Wetenschapper moet vaker met de vuist op tafel slaan
Topsectoren, de Nationale Wetenschapsagenda, prestatieafspraken. Steeds vaker zijn het politici en bedrijven die bepalen waar de wetenschap op moet focussen. Hoogleraar Sterrenkunde Gijs Nelemans verbaast zich erover dat wetenschappers dat laten gebeuren. Vandaag is zijn oratie.
De oratie vandaag van Gijs Nelemans, hoogleraar Zwaartekrachtsgolf Astrofysica, gaat maar voor een deel over het baanbrekende onderzoek waarin hij een belangrijke rol vervulde: de eerste meting van een zwaartekrachtsgolf in 2015. En over het feit dat grote internationale samenwerkingsverbanden zoals in dit onderzoek wellicht vragen om ander onderwijs voor studenten. Projecten in de masterfase bijvoorbeeld, waarbij studenten leren samenwerken met andere bèta’s, met communicatiespecialisten, met politicologen en misschien ook managementwetenschappers. ‘Heel veel grote projecten die wij doen, worden nu gemanaged door sterrenkundigen en dat is lang niet altijd een goed idee.’
Dwingen
Nelemans uit vandaag ook zijn zorgen over de bemoeienis van politici en bedrijven met de koers van de universiteit en haar core business: onderwijs en wetenschap. Hij is verbaasd dat wetenschappers dat zomaar over zich heen laten komen.
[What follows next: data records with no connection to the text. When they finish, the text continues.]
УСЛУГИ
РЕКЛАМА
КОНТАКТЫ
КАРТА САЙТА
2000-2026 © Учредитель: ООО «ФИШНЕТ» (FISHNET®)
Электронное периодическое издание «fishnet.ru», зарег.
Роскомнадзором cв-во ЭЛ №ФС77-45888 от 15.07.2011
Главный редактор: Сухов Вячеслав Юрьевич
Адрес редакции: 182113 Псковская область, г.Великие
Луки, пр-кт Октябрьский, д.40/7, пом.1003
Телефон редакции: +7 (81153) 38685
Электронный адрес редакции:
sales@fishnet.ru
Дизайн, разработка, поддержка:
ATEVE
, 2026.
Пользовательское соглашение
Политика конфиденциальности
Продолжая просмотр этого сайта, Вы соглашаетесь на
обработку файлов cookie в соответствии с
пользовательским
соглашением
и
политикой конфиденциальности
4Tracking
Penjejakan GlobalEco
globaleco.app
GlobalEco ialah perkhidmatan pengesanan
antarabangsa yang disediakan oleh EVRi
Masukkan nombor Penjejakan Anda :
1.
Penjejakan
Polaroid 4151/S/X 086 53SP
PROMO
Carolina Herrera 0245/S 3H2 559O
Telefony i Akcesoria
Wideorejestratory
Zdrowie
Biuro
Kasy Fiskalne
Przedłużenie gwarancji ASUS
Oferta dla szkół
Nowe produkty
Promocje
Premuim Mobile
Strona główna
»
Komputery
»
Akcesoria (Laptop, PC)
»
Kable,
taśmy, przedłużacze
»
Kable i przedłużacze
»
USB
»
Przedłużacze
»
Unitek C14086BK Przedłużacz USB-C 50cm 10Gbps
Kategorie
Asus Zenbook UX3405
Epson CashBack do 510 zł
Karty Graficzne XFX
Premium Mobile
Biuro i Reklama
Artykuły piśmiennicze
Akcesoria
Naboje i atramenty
‘Een krankzinnig idee om bij burgers te polsen welke vragen ze kunnen bedenken voor de wetenschap’
De voorbeelden die voorhanden zijn tonen aan dat die bemoeienis gewoon niet werkt, zegt Nelemans. Je kunt wel geld uitgeven aan samenwerkingsprojecten tussen wetenschap en bedrijven, zoals in het Topsectorenbeleid, maar verwacht er dan geen wonderen van. Veel onderzoek dat wetenschappers doen is helemaal niet bedoeld om bedrijven te helpen. Indirect gebeurt dat natuurlijk toch, een goede onderzoeksinfrastructuur helpt bedrijven ook. Maar of resultaten hun weg vinden naar het bedrijfsleven is vaak een kwestie van toeval. ‘Dat is heel moeilijk te sturen en al helemaal niet af te dwingen.’
En neem de Nationale Wetenschapsagenda. ‘Eigenlijk een krankzinnig idee om bij burgers te polsen welke vragen ze kunnen bedenken voor de wetenschap. Bijna niet te geloven dat het daadwerkelijk is gebeurd. Het zou heel wonderlijk zijn als in de maatschappij allerlei vragen zouden leven die wij als wetenschappers niet hadden bedacht. En inderdaad, er zat uiteindelijk ook niks interessants bij. Althans, niks wat we als wetenschappers niet al zelf hadden bedacht.’
Vuist
Steeds als de politiek weer iets bedenkt voor de universiteiten, gaan wetenschappers kijken hoe ze dat in hun eigen agenda kunnen vlechten, zodat ze toch min of meer kunnen blijven doen wat ze willen, constateert Nelemans. Terwijl ze ook met de vuist op tafel kunnen slaan en zeggen: ‘Dit is flauwekul, hier doen wij niet aan mee!’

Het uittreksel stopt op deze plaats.